= What you need to do =
Retype every line of the records below with no changes at all.

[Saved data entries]
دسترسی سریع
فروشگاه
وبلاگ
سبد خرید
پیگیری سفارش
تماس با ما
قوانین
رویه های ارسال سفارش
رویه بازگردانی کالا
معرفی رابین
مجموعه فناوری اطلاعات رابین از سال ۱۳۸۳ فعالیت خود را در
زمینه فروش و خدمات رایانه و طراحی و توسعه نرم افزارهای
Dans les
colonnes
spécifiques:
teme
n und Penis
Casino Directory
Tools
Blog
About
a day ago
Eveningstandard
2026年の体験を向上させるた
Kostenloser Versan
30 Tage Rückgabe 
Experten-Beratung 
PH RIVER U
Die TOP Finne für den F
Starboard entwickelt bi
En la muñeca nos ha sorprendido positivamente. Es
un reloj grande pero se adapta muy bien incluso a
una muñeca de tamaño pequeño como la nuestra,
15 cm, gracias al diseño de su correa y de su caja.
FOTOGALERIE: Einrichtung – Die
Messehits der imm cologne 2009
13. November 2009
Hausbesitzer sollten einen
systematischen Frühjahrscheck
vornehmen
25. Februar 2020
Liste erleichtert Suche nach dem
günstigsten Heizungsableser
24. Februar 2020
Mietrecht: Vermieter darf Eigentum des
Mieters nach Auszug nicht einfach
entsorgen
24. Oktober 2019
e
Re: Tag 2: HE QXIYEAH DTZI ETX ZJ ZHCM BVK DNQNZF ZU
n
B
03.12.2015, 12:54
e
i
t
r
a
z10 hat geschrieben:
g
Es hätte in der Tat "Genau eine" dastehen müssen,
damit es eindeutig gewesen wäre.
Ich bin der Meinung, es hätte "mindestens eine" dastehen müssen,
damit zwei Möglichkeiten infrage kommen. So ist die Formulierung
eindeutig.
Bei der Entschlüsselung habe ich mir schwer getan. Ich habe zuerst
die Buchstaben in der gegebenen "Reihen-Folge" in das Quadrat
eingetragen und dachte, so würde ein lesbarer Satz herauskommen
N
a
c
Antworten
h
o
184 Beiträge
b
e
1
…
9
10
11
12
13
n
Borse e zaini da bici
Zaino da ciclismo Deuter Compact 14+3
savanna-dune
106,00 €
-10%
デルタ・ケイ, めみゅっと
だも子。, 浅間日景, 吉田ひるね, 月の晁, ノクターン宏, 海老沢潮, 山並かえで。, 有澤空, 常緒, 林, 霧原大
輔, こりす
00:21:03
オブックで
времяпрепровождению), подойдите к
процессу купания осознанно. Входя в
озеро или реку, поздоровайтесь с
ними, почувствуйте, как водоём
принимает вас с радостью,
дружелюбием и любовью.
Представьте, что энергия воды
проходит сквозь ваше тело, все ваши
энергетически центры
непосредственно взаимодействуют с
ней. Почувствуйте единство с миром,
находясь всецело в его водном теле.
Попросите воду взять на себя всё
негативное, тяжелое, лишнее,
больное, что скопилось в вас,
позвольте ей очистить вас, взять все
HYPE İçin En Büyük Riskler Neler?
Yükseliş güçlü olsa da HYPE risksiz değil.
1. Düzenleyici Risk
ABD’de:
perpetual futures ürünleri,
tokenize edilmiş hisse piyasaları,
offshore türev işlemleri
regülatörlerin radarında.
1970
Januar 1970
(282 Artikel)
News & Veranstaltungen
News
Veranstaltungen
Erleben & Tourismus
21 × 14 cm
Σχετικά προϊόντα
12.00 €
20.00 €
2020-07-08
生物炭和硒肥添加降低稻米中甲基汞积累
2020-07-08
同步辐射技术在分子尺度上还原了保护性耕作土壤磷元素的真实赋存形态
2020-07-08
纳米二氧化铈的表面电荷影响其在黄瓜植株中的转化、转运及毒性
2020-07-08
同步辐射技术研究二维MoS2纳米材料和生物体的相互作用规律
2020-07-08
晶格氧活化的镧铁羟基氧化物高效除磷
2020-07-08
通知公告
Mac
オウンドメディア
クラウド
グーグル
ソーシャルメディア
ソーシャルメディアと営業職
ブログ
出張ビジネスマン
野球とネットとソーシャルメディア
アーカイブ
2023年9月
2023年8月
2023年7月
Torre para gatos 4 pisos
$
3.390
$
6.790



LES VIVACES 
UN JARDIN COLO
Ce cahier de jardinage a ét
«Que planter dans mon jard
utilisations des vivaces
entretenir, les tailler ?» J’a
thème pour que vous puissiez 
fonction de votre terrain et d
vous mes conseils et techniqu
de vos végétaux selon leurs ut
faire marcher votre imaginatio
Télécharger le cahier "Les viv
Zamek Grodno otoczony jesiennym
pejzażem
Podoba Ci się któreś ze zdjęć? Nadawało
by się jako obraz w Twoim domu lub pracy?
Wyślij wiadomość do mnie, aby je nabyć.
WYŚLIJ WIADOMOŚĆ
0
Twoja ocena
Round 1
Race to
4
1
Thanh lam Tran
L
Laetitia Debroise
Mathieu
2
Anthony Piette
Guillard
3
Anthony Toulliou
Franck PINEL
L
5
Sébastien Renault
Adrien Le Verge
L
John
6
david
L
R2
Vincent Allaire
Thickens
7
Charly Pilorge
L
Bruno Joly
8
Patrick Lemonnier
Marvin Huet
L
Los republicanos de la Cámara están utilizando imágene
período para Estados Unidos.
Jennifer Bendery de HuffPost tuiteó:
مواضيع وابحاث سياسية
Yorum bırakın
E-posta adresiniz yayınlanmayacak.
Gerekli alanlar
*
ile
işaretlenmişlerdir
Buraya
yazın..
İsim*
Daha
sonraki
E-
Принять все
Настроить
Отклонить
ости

= Exercise answer =
دسترسی سریع
فروشگاه
وبلاگ
سبد خرید
پیگیری سفارش
تماس با ما
قوانین
رویه های ارسال سفارش
رویه بازگردانی کالا
معرفی رابین
مجموعه فناوری اطلاعات رابین از سال ۱۳۸۳ فعالیت خود را در
زمینه فروش و خدمات رایانه و طراحی و توسعه نرم افزارهای
Dans les
colonnes
spécifiques:
teme
n und Penis
Casino Directory
Tools
Blog
About
a day ago
Eveningstandard
2026年の体験を向上させるた
Kostenloser Versan
30 Tage Rückgabe 
Experten-Beratung 
PH RIVER U
Die TOP Finne für den F
Starboard entwickelt bi
En la muñeca nos ha sorprendido positivamente. Es
un reloj grande pero se adapta muy bien incluso a
una muñeca de tamaño pequeño como la nuestra,
15 cm, gracias al diseño de su correa y de su caja.
FOTOGALERIE: Einrichtung – Die
Messehits der imm cologne 2009
13. November 2009
Hausbesitzer sollten einen
systematischen Frühjahrscheck
vornehmen
25. Februar 2020
Liste erleichtert Suche nach dem
günstigsten Heizungsableser
24. Februar 2020
Mietrecht: Vermieter darf Eigentum des
Mieters nach Auszug nicht einfach
entsorgen
24. Oktober 2019
e
Re: Tag 2: HE QXIYEAH DTZI ETX ZJ ZHCM BVK DNQNZF ZU
n
B
03.12.2015, 12:54
e
i
t
r
a
z10 hat geschrieben:
g
Es hätte in der Tat "Genau eine" dastehen müssen,
damit es eindeutig gewesen wäre.
Ich bin der Meinung, es hätte "mindestens eine" dastehen müssen,
damit zwei Möglichkeiten infrage kommen. So ist die Formulierung
eindeutig.
Bei der Entschlüsselung habe ich mir schwer getan. Ich habe zuerst
die Buchstaben in der gegebenen "Reihen-Folge" in das Quadrat
eingetragen und dachte, so würde ein lesbarer Satz herauskommen
N
a
c
Antworten
h
o
184 Beiträge
b
e
1
…
9
10
11
12
13
n
Borse e zaini da bici
Zaino da ciclismo Deuter Compact 14+3
savanna-dune
106,00 €
-10%
デルタ・ケイ, めみゅっと
だも子。, 浅間日景, 吉田ひるね, 月の晁, ノクターン宏, 海老沢潮, 山並かえで。, 有澤空, 常緒, 林, 霧原大
輔, こりす
00:21:03
オブックで
времяпрепровождению), подойдите к
процессу купания осознанно. Входя в
озеро или реку, поздоровайтесь с
ними, почувствуйте, как водоём
принимает вас с радостью,
дружелюбием и любовью.
Представьте, что энергия воды
проходит сквозь ваше тело, все ваши
энергетически центры
непосредственно взаимодействуют с
ней. Почувствуйте единство с миром,
находясь всецело в его водном теле.
Попросите воду взять на себя всё
негативное, тяжелое, лишнее,
больное, что скопилось в вас,
позвольте ей очистить вас, взять все
HYPE İçin En Büyük Riskler Neler?
Yükseliş güçlü olsa da HYPE risksiz değil.
1. Düzenleyici Risk
ABD’de:
perpetual futures ürünleri,
tokenize edilmiş hisse piyasaları,
offshore türev işlemleri
regülatörlerin radarında.
1970
Januar 1970
(282 Artikel)
News & Veranstaltungen
News
Veranstaltungen
Erleben & Tourismus
21 × 14 cm
Σχετικά προϊόντα
12.00 €
20.00 €
2020-07-08
生物炭和硒肥添加降低稻米中甲基汞积累
2020-07-08
同步辐射技术在分子尺度上还原了保护性耕作土壤磷元素的真实赋存形态
2020-07-08
纳米二氧化铈的表面电荷影响其在黄瓜植株中的转化、转运及毒性
2020-07-08
同步辐射技术研究二维MoS2纳米材料和生物体的相互作用规律
2020-07-08
晶格氧活化的镧铁羟基氧化物高效除磷
2020-07-08
通知公告
Mac
オウンドメディア
クラウド
グーグル
ソーシャルメディア
ソーシャルメディアと営業職
ブログ
出張ビジネスマン
野球とネットとソーシャルメディア
アーカイブ
2023年9月
2023年8月
2023年7月
Torre para gatos 4 pisos
$
3.390
$
6.790



LES VIVACES 
UN JARDIN COLO
Ce cahier de jardinage a ét
«Que planter dans mon jard
utilisations des vivaces
entretenir, les tailler ?» J’a
thème pour que vous puissiez 
fonction de votre terrain et d
vous mes conseils et techniqu
de vos végétaux selon leurs ut
faire marcher votre imaginatio
Télécharger le cahier "Les viv
Zamek Grodno otoczony jesiennym
pejzażem
Podoba Ci się któreś ze zdjęć? Nadawało
by się jako obraz w Twoim domu lub pracy?
Wyślij wiadomość do mnie, aby je nabyć.
WYŚLIJ WIADOMOŚĆ
0
Twoja ocena
Round 1
Race to
4
1
Thanh lam Tran
L
Laetitia Debroise
Mathieu
2
Anthony Piette
Guillard
3
Anthony Toulliou
Franck PINEL
L
5
Sébastien Renault
Adrien Le Verge
L
John
6
david
L
R2
Vincent Allaire
Thickens
7
Charly Pilorge
L
Bruno Joly
8
Patrick Lemonnier
Marvin Huet
L
Los republicanos de la Cámara están utilizando imágene
período para Estados Unidos.
Jennifer Bendery de HuffPost tuiteó:
مواضيع وابحاث سياسية
Yorum bırakın
E-posta adresiniz yayınlanmayacak.
Gerekli alanlar
*
ile
işaretlenmişlerdir
Buraya
yazın..
İsim*
Daha
sonraki
E-
Принять все
Настроить
Отклонить
ости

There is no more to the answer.